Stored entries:
## BEGIN
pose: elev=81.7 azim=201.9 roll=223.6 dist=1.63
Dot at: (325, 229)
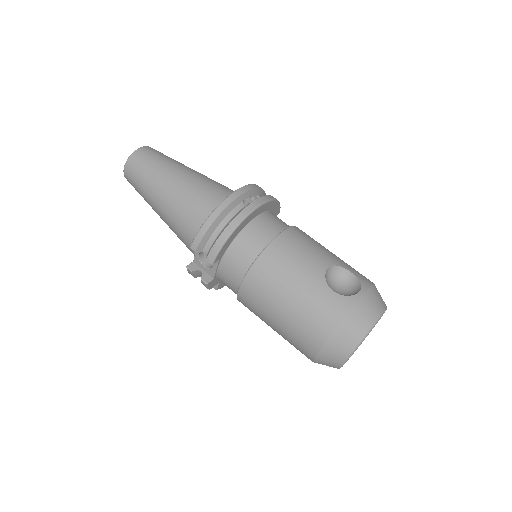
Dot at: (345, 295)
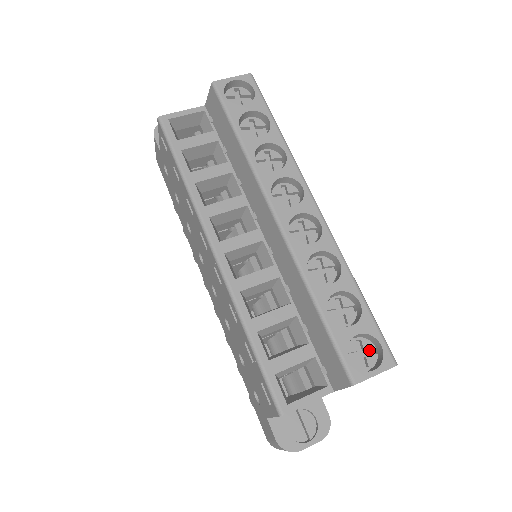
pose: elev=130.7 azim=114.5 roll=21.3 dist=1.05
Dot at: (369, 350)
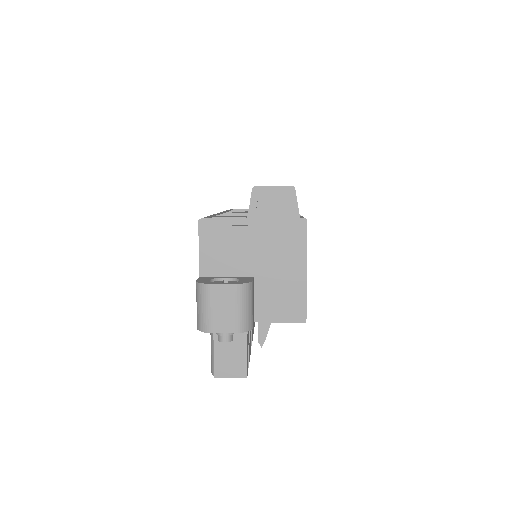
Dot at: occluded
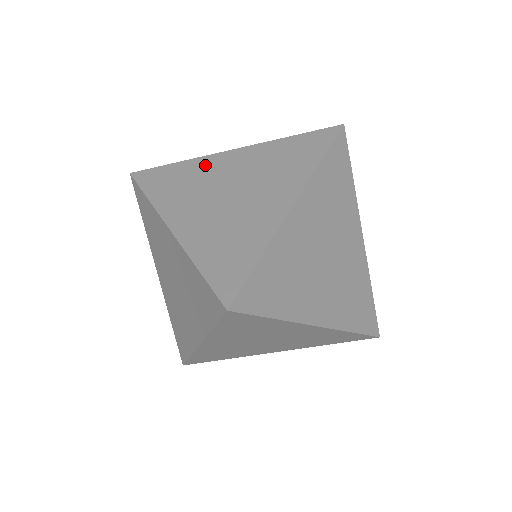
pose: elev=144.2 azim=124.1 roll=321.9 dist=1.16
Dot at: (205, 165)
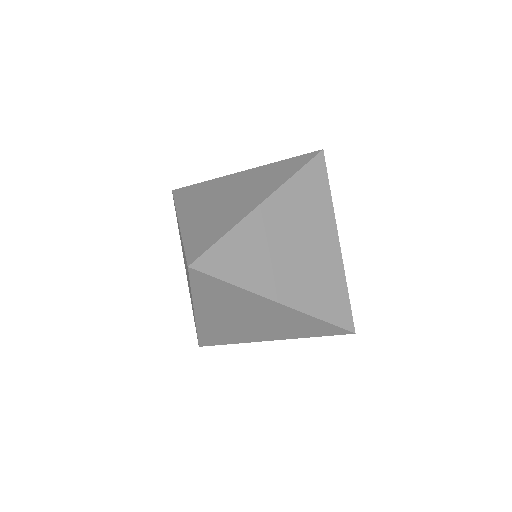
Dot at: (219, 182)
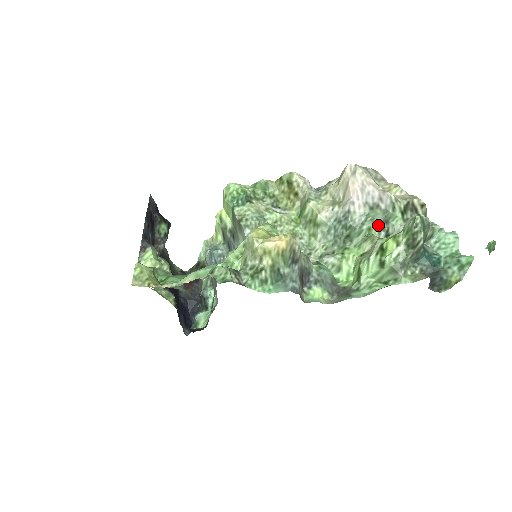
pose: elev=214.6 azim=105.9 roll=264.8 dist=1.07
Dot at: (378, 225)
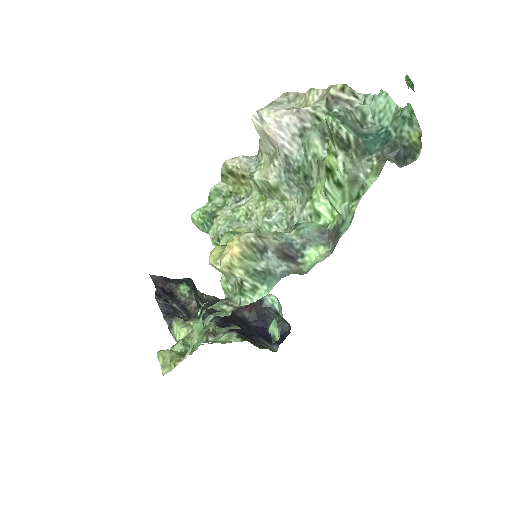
## END
What to work on:
Arrange every line of the data above as a Markdown table with the columns "Row" and "Line", numbering the rows and skipping blank lines. Leave the pictures out of your answer.

Solution for this task:
| Row | Line |
|---|---|
| 1 | pose: elev=81.7 azim=201.9 roll=223.6 dist=1.63 |
| 2 | Dot at: (325, 229) |
| 3 | Dot at: (345, 295) |
| 4 | pose: elev=130.7 azim=114.5 roll=21.3 dist=1.05 |
| 5 | Dot at: (369, 350) |
| 6 | Dot at: occluded |
| 7 | pose: elev=144.2 azim=124.1 roll=321.9 dist=1.16 |
| 8 | Dot at: (205, 165) |
| 9 | Dot at: (219, 182) |
| 10 | pose: elev=214.6 azim=105.9 roll=264.8 dist=1.07 |
| 11 | Dot at: (378, 225) |